Jeu vidéo et escapisme dans la littérature allemande actuelle. Deux facettes d’un même thème : Extraleben (Constantin Gillies) et Das Amulett (Herbert Genzmer)
Mots-clés :
Littérature allemande, Herbert Genzmer, Constantin Gillies, escapisme, jeu vidéoRésumé
Cet article s'attache à la représentation du jeu vidéo dans la littérature allemande actuelle et montre, grâce à l'analyse de la trilogie « Extraleben » (parue à partir de 2008) de Constantin Gillies ainsi que du roman « Das Amulett » (1995) de Herbert Genzmer, que, dans les œuvres littéraires, l'utilisation du jeu vidéo est souvent assimilée à une fuite. « Extraleben » suit le parcours de deux amis à la situation sociale et relationnelle peu enviable, qui trouvent leur réconfort dans le retrogaming, leur passion commune. Rejouer à des jeux vidéo anciens constitue pour eux une parenthèse dans ce monde insatisfaisant, l'expérience ritualisée et maîtrisée d'un monde parallèle. Cependant, cette plongée est clairement limitée dans le temps, volontaire et positive. L'on constate ainsi que cet escapisme a des conséquences bénéfiques lors du retour à la réalité : il pousse les protagonistes à l'action, leur permet d'évoluer dans le monde réel, et au final de sortir de leur condition d'adulescents.
« Das Amulett » présente lui aussi le jeu vidéo comme une échappatoire au monde réel, ennuyeux et frustrant. Toutefois, le personnage principal du roman ne choisit pas ici les modalités de sa fuite, puisqu'il est envoyé à son insu dans un monde virtuel par un rival professionnel. L'échappée est donc involontaire, non définie au préalable ; de plus, elle n'a pas de frontière temporelle, car l'anti-héros se retrouve prisonnier d'un jeu effrayant et incompréhensible, dans lequel il erre jusqu'à la folie. En élargissant les conclusions à d'autres œuvres, l'on constate que le jeu vidéo est fréquemment décrit comme un escapisme pour des personnages en manque de repères dans le monde réel. La virtualité est ici une expérience totale et vraisemblable, un vrai second monde. Au-delà de cette situation de départ commune, ce sont les modalités de la fuite qui diffèrent selon les romans. La valeur idéologique accordée à celle-ci, à savoir son articulation avec le monde réel, est donc variable et signale un questionnement en cours de la littérature sur ce phénomène qu'est le jeu vidéo.
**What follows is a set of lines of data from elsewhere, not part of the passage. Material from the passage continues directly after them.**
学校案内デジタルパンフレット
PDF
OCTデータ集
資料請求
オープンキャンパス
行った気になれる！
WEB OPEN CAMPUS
This article deals with the depiction of video games in contemporary German literature and shows, through the analysis of Constantin Gillies' trilogy Extraleben (published from 2008) and Herbert Genzmer's novel Das Amulet (1995) that, in literary works, the use of video games is often equated with an escape. Extraleben follows two friends with an unenviable social and relationship life, who find comfort in retrogaming, their shared passion. To play old video games constitues, for them, an interlude in this unsatisfactory world, the ritualised and mastered experience of a parallel universe. However, this dive into gaming is clearly time limited, intentional and positive. This escapism has beneficial consequences when returning to the reality as well: it forces the protagonists to action and enables them to move on in the real world, and finally to leave their condition of “adultagers” behind.
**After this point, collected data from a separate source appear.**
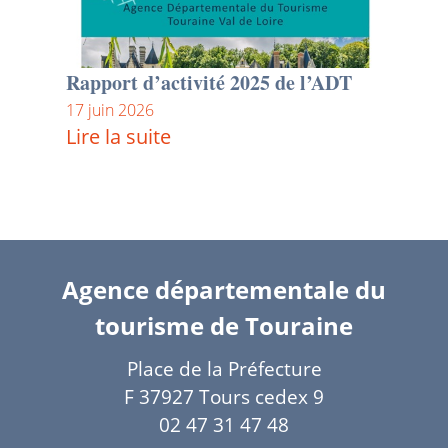
Rapport d’activité 2025 de l’ADT
17 juin 2026
Lire la suite
Agence départementale du
tourisme de Touraine
Place de la Préfecture
F 37927 Tours cedex 9
02 47 31 47 48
Das Amulett also presents the video game as a way out from the mundane and frustrating real world. Nevertheless, the main character of the novel doesn't choose the modalities of his escape in this case, as he is unwittingly sent to a virtual world by a rival on a professional project. The escape is thus unintentional, and not defined in advance ; in addition, it has no temporal border since the anti-hero finds himself prisoner of an incomprehensible and terrifying game in which he succumbs to insanity. If we extend the conclusions to other works, it appears that video games are frequently described as escapism for characters lacking guidelines in the real world. Virtuality, in this case, is a total and plausible experience, a real second world. Beyond this shared initial situation, the modalities of the escape differ from one novel to another. The ideological value that is given to this evasion, namely its relationship with the real world, is then variable and indicates an ongoing questioning within literature about a still little-known phenomenon called “video game”.